Community

Destination Improvement: COPY INTO for Databricks

marco blanca User

August 01, 2023 15:46
Edited

HVR5 was making use of the following steps:

Source -> temp ADLS -> Target Table

Second step was done without the use of Burst table but just using COPY INTO

HVR6 is doing:

Source -> temp ADLS -> burst table -> target table

This is leading to multiple problems:

1. Lower performance in an append only scenario Burst table is not required

2. COPY INTO is idempotent while burst is not (leading to duplicates that can impact repair feature)

3. Burst table is changing the order of the record since it handles change per type and based on time

Please sign in to leave a comment.

Comments

4 comments

Ankit kumar User
- August 02, 2023 07:45
Upvote
Mark Van de Wiel User
- August 15, 2023 21:58
Ankit,

Thank you for submitting this request.

Integration into LDP's targets is uniform i.e. it works the same for all targets. The behavior in HVR 5 was different because of the use of the AgentPlugin for delivering into Databricks. With version 6.1 natively supporting Databricks the delivery is now identical to other platforms.

As it relates to idempotent behavior: Databricks does not currently support multi-statement transactions. This means that our default desire to keep a transactionally consistent image on the target cannot be maintained. However, individual statements are still idempotent like the copy into command. I recommend you set Integrate CommitFrequency to STATEMENT to inform LDP this is the behavior. It should then recovery properly without introducing duplicates.

Regarding order: the one and only reliable transaction order is the TimeKey column that we recommend you populate with {hvr_integ_seq}.

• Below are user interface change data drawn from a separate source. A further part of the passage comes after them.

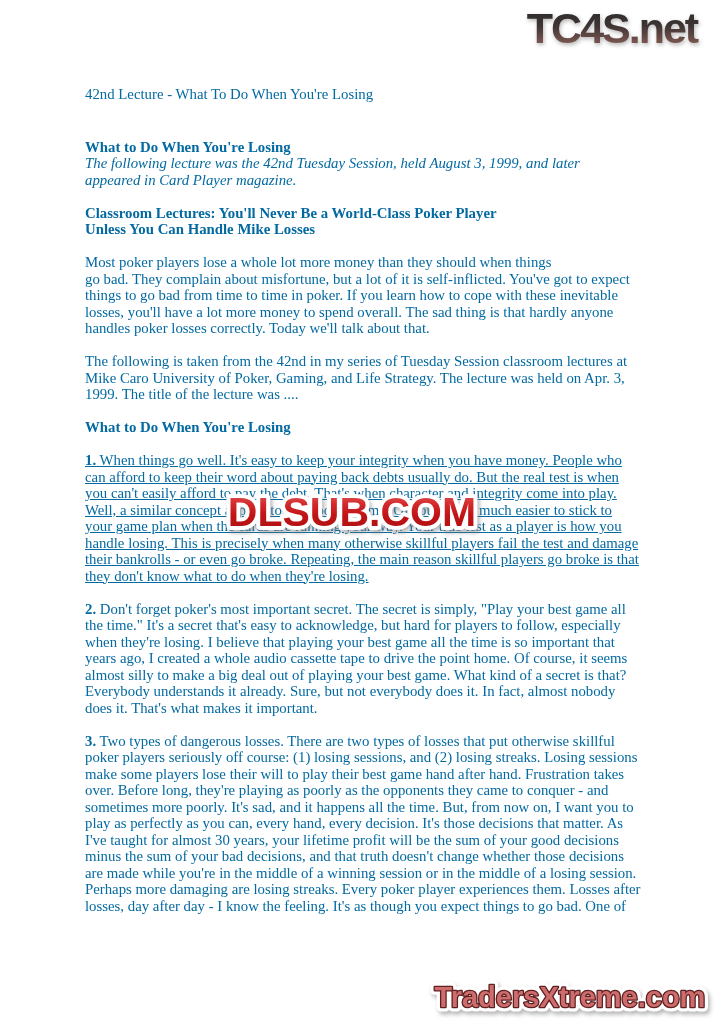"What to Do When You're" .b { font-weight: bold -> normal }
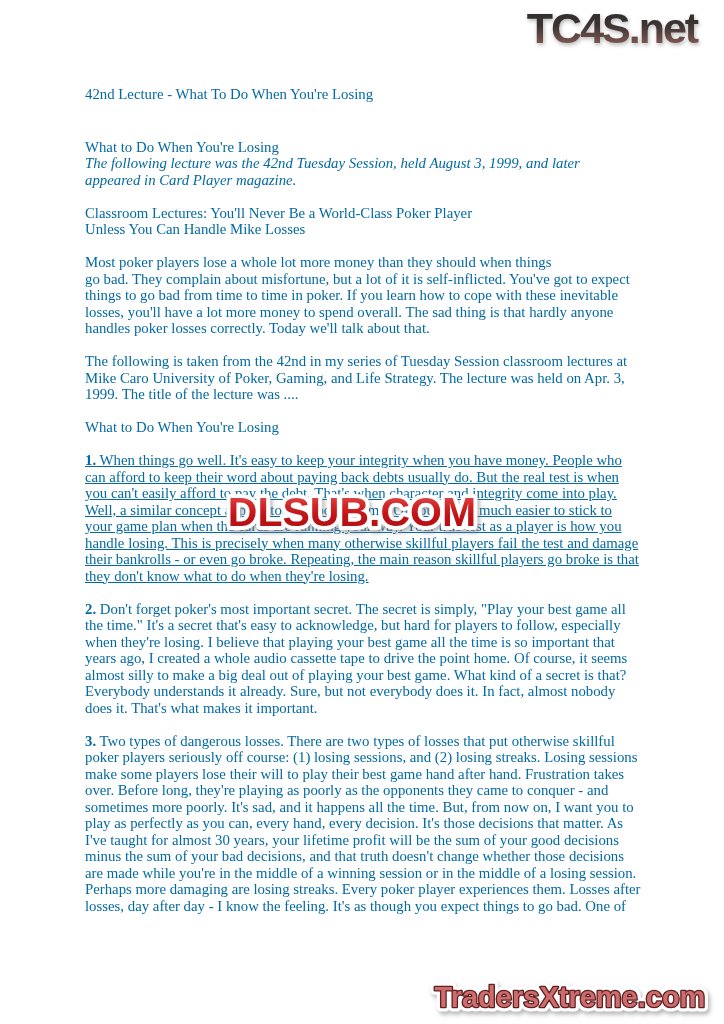"The following lecture was the" .i { text-decoration: none -> underline }
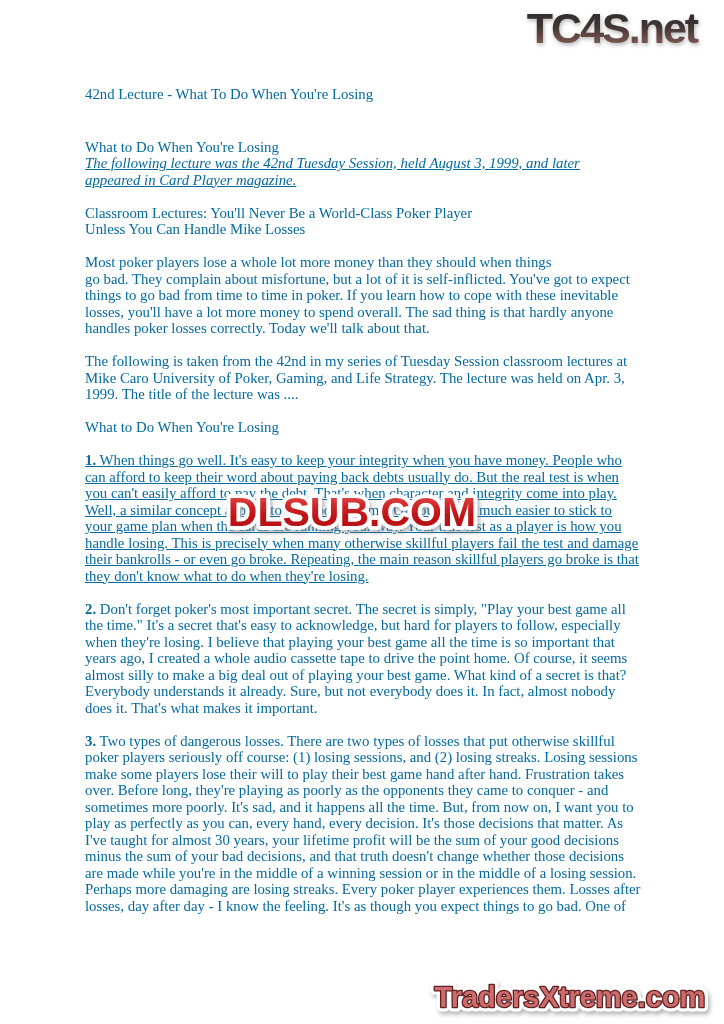"The following is taken from" p.pre { text: Apr -> Aug }
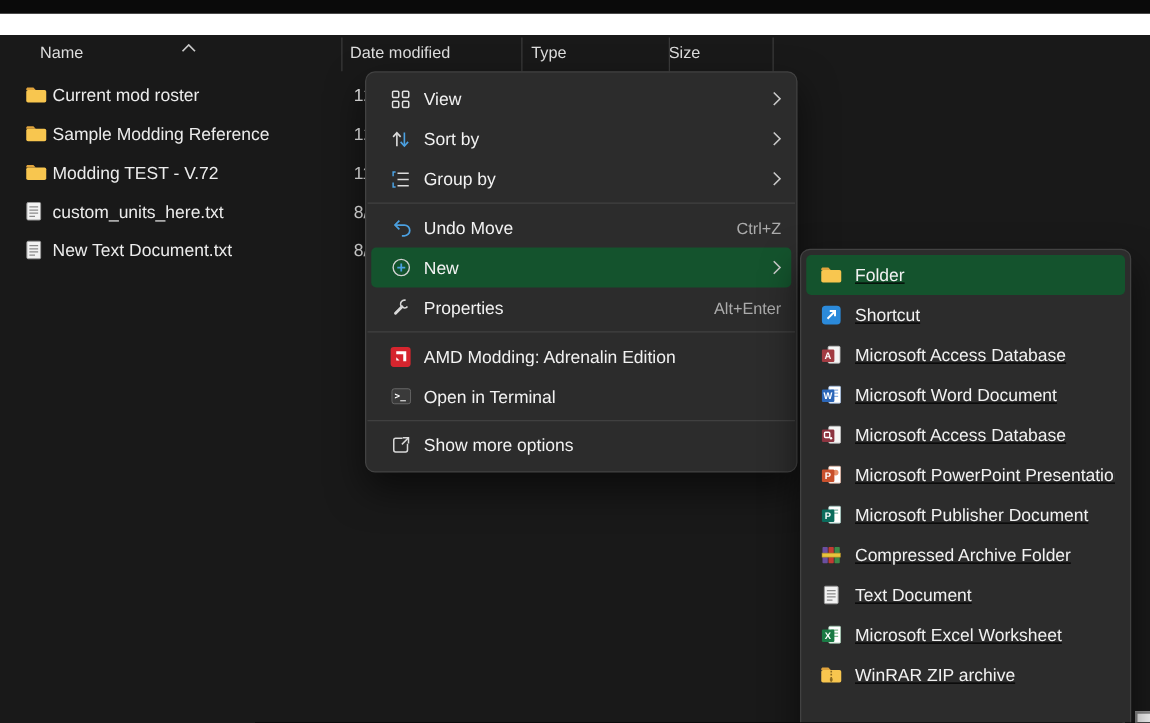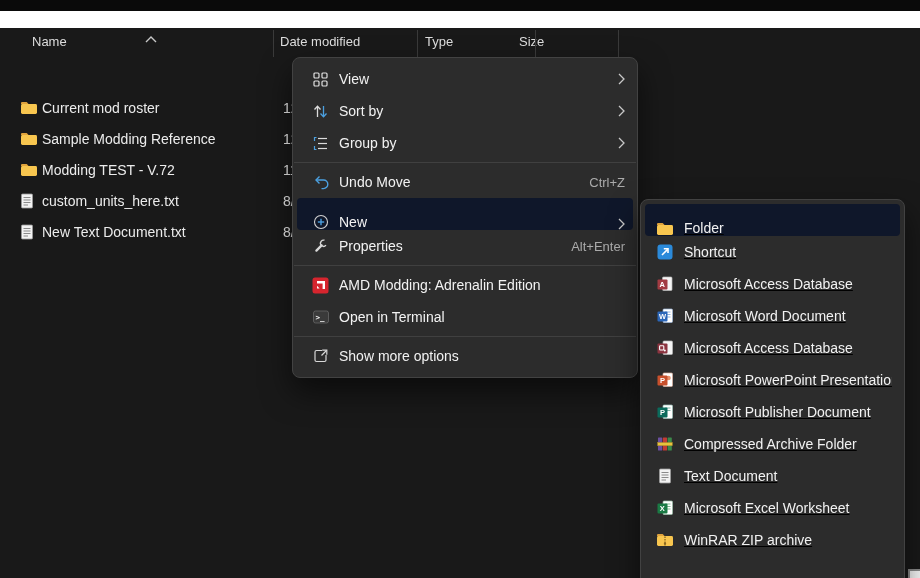"Size" span.hdr-label { left: 519px -> 535px }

I will consider your enhancement as a general improvement for all LDP targets and put it on the backlog.

Thanks,
Mark.
marco blanca User
- May 02, 2024 10:56
Hi,
Is there any update on the feature?

The introduction of MERGE statement has an high cost impact that it is around 30-40%

Thanks
Mark Van de Wiel User
- May 04, 2024 12:38
Hi Marco,

Thank you for your suggestion.

We are working on append optimizations generically and for other platforms. It looks like we may get to this in the 2nd half of calendar year 2024.

Thanks,
Mark.